Berikut pendapat Imam Syafi’i ra
قاَلَ الشّاَفِعِي رَضِيَ اللهُ عَنْهُ -ماَ أَحْدَثَ وَخاَلَفَ كِتاَباً أَوْ سُنَّةً أَوْ إِجْمَاعاً أَوْ أَثَرًا فَهُوَ البِدْعَةُ الضاَلَةُ ، وَماَ أَحْدَثَ مِنَ الخَيْرِ وَلَمْ يُخاَلِفُ شَيْئاً مِنْ ذَلِكَ فَهُوَ البِدْعَةُ المَحْمُوْدَةُ -(حاشية إعانة 313 ص 1الطالبين -ج )
Artinya ; Imam Syafi’i ra berkata –Segala hal (kebiasaan) yang baru (tidak terdapat di masa Rasulullah) dan menyalahi (bertentangan) dengan pedoman Al-Qur’an, Al-Hadits, Ijma’ (sepakat Ulama) dan Atsar (Pernyataan sahabat) adalah bid’ah yang sesat (bid’ah dholalah).

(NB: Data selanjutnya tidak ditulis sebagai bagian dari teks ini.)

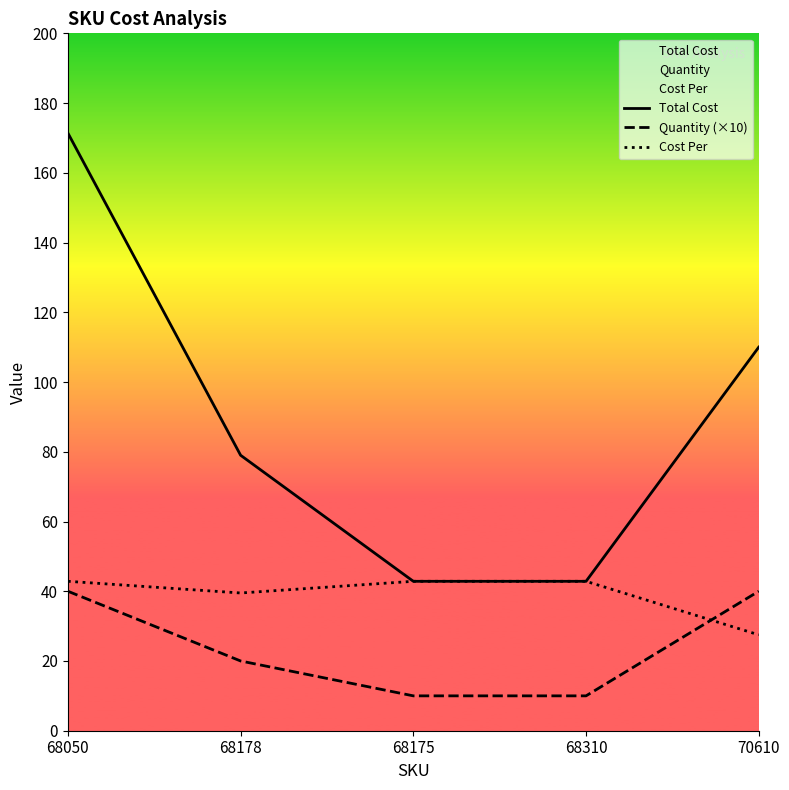

Is the value of Total Cost at 68178 greater than the value of Cost Per at 68310?

Yes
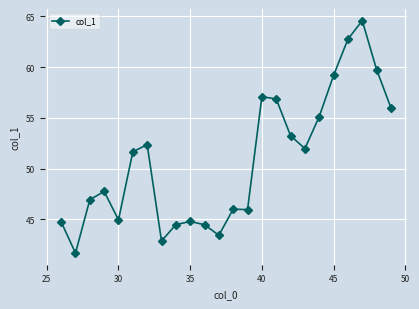

What is the minimum value shown in the chart?

41.7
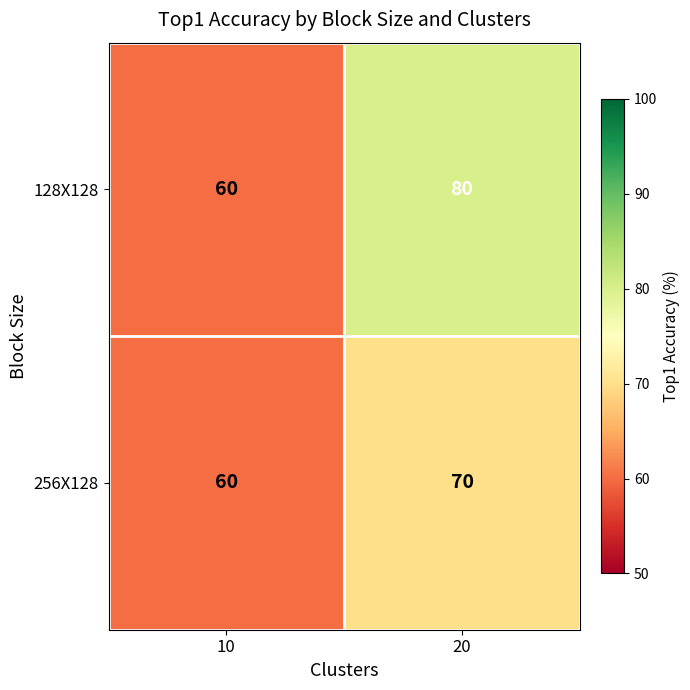

What is the smallest value displayed?

60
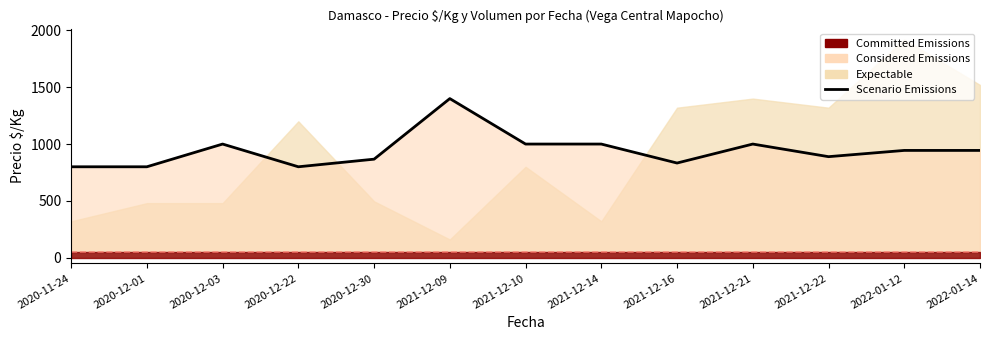

How many interior local peaks (higher than both neighbors) does the data have?

3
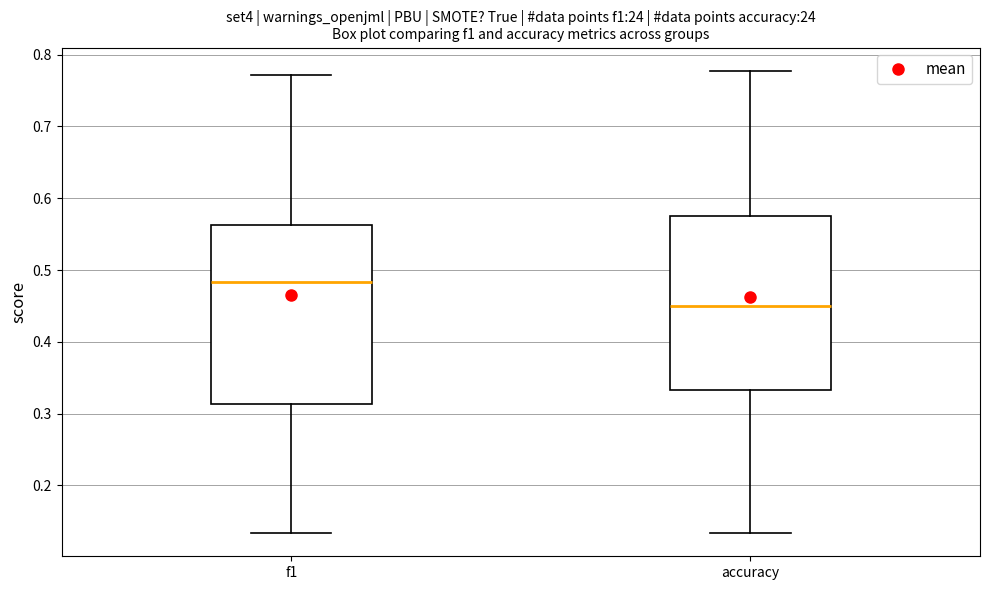

Reading left to right, read every box against the y-axis: the position of its median line, the range the box covers, and the ends of its whiskers. The values are not printed on the chart, so give them approximately, as read against the axis.

f1: median 0.48, box 0.31 to 0.56, whiskers 0.13 to 0.77
accuracy: median 0.45, box 0.33 to 0.58, whiskers 0.13 to 0.78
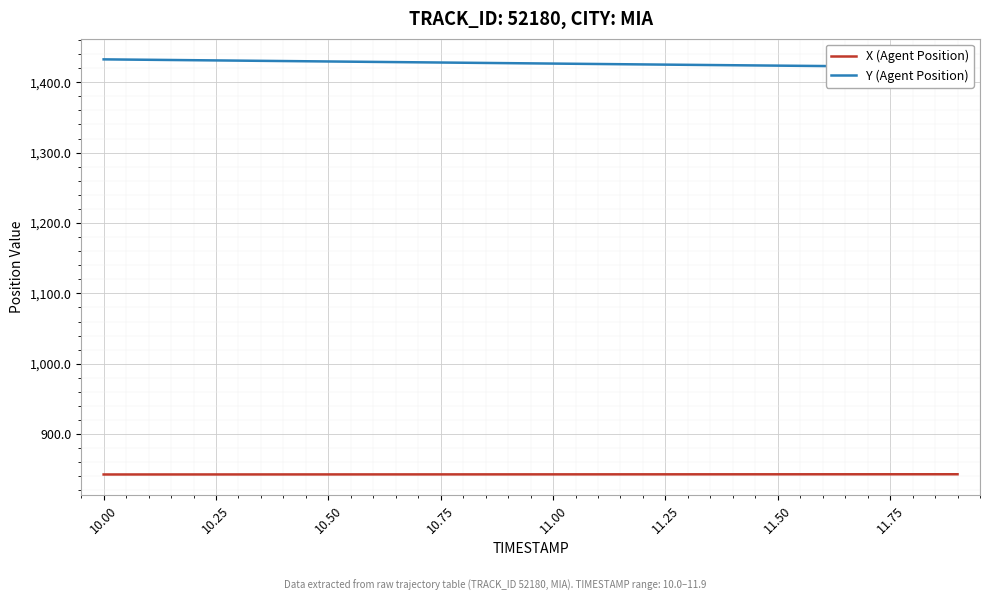

Reading right to left, extract all data points from this chart.

X (Agent Position): 843.0	843.0	843.0	842.9	842.9	842.9	842.9	842.9	842.9	842.8	842.8	842.8	842.8	842.8	842.8	842.7	842.7	842.7	842.7	842.7
Y (Agent Position): 1421.4	1421.9	1422.5	1423.0	1423.6	1424.2	1424.7	1425.3	1425.9	1426.5	1427.1	1427.7	1428.3	1428.9	1429.5	1430.1	1430.7	1431.3	1431.9	1432.5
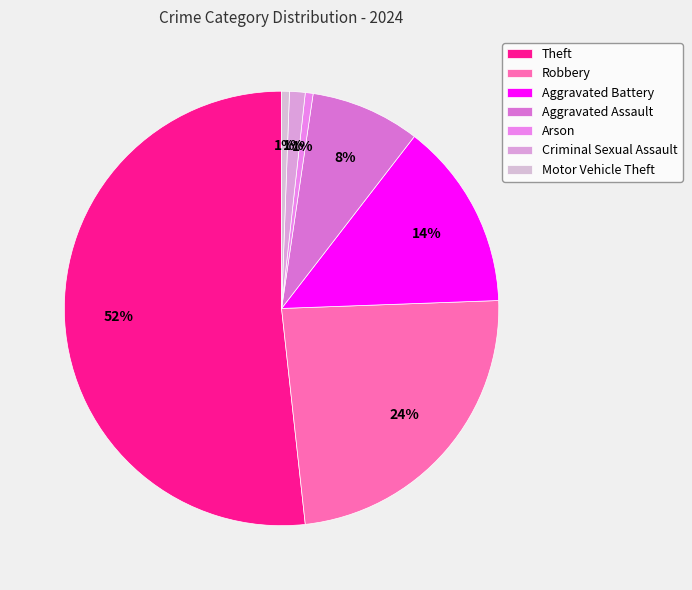

How many slices are in this pie chart?

7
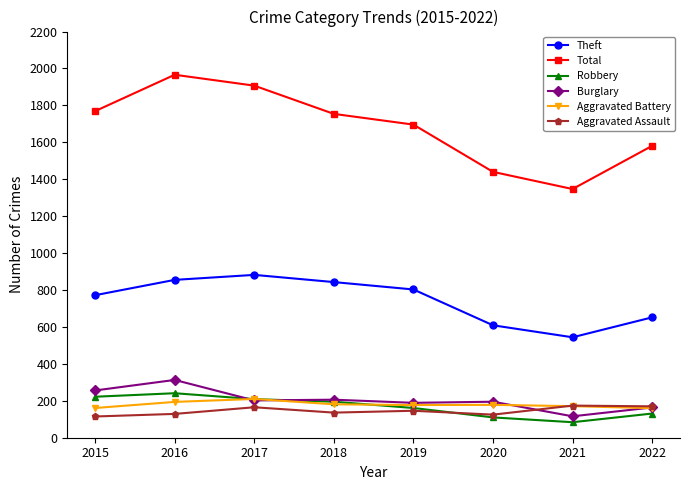

How many values in the Burglary series are below 202?

4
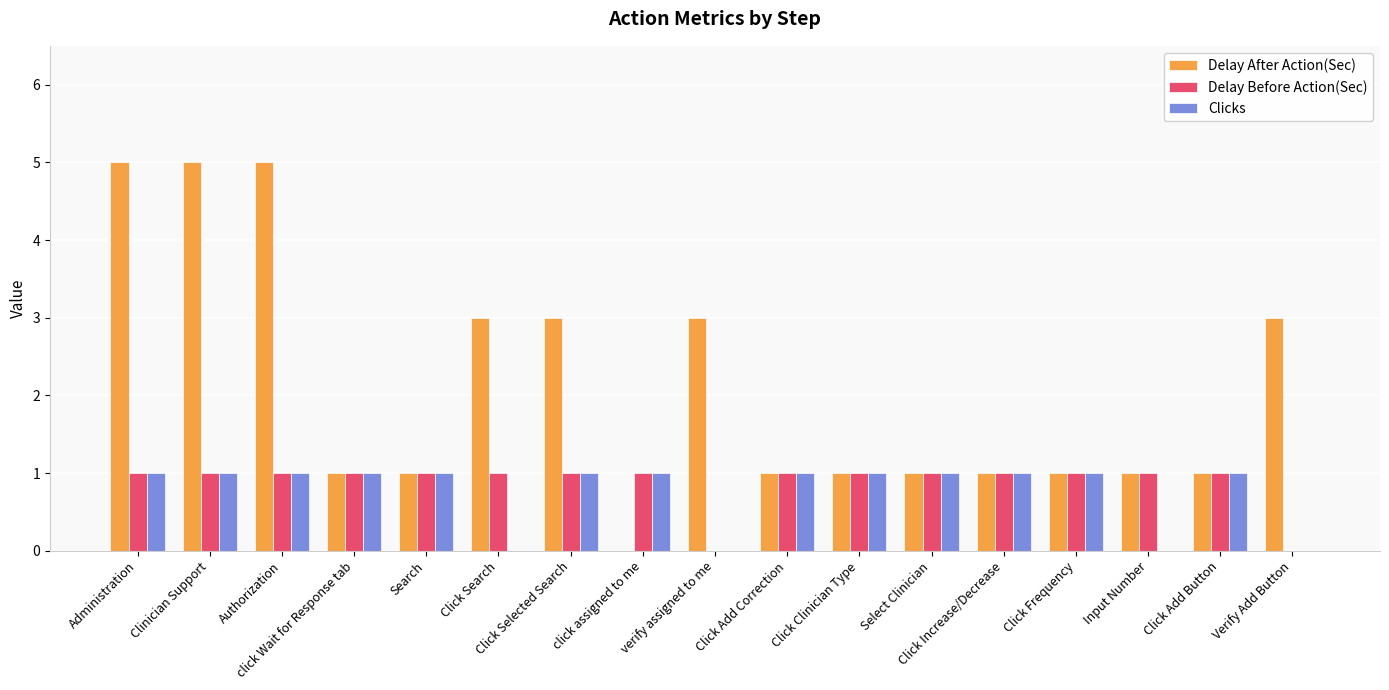

What are all the series names shown in the legend?

Delay After Action(Sec), Delay Before Action(Sec), Clicks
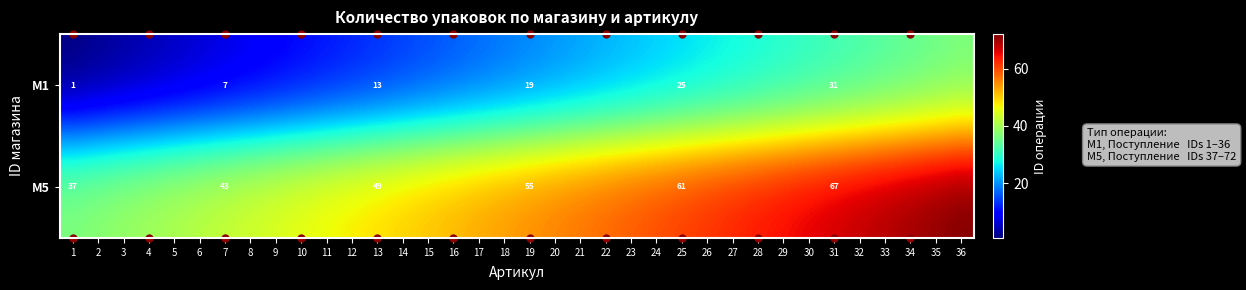

What is the total value across all series at 13?

62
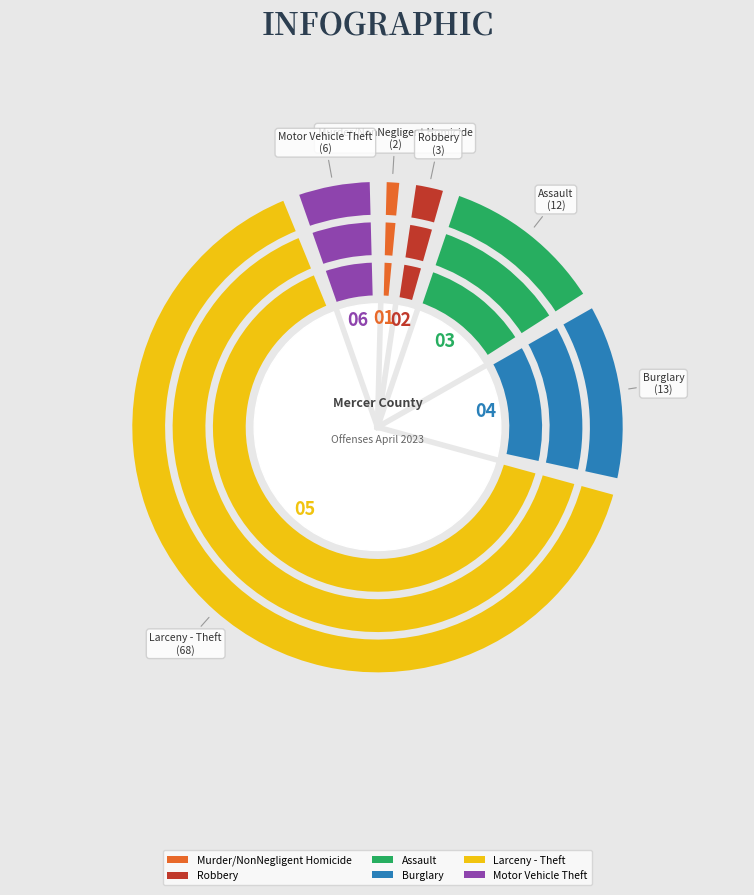

Combined, what portion of the pie is Assault and Larceny - Theft?

76.9%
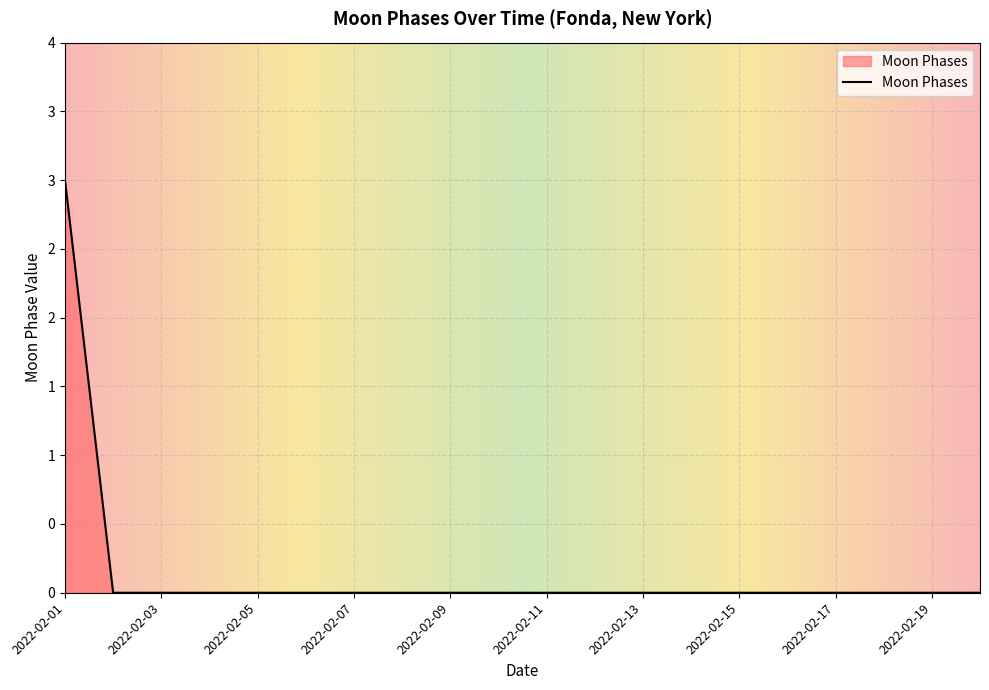

Does the chart have visible grid lines?

Yes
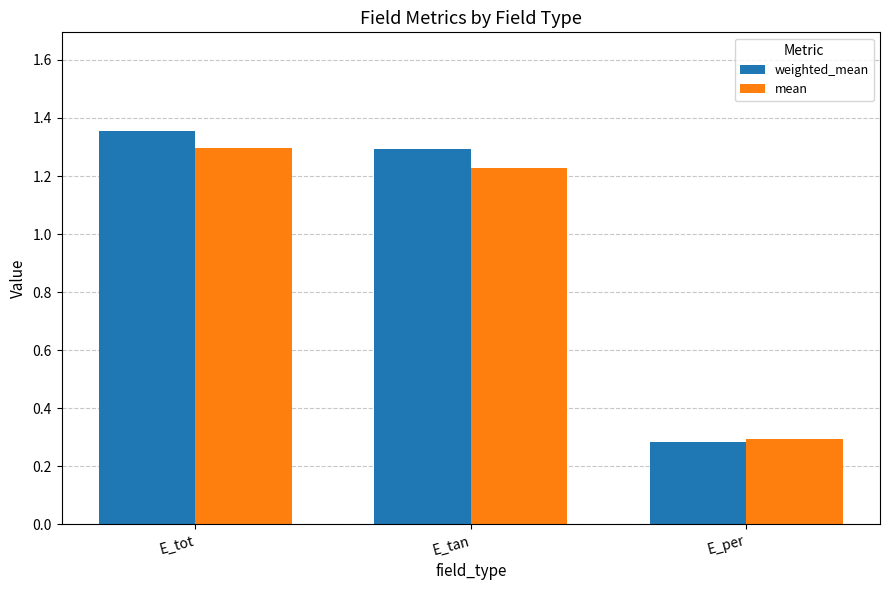

Which series changed the most between E_tot and E_tan?

mean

Dan segala kebiasaan yang baik (kebaikan) yang baru (tidak terdapat di masa Rasulullah) dan tidak menyalahi (bertentangan) dengan pedoman tersebut maka ia adalah bid’ah yang terpuji (bid’ah mahmudah atau bid’ah hasanah), bernilai pahala. (Hasyiah Ianathuth-Thalibin –Juz 1 hal. 313)
Ibn Hajar al-’Asqalani dalam kitab Fath al-Bari menuliskan sebagai berikut:
وَالتَّحْقِيْقُ أَنَّهَا إِنْ كَانَتْ مِمَّا تَنْدَرِجُ تَحْتَ مُسْتَحْسَنٍ فِيْ الشَّرْعِ فَهِيَ حَسَنَةٌ، وَإِنْ كَانَتْ مِمَّا تَنْدَرِجُ تَحْتَ مُسْتَقْبَحٍ فِيْ الشَّرْعِ فَهِيَ مُسْتَقْبَحَةٌ .
“Cara mengetahui bid’ah yang hasanah dan sayyi’ah menurut tahqiq para ulama adalah bahwa jika perkara baru tersebut masuk dan tergolong kepada hal yang baik dalam syara’ berarti termasuk bid’ah hasanah, dan jika tergolong hal yang buruk dalam syara’ berarti termasuk bid’ah yang buruk” (Fath al-Bari, j. 4, hlm. 253).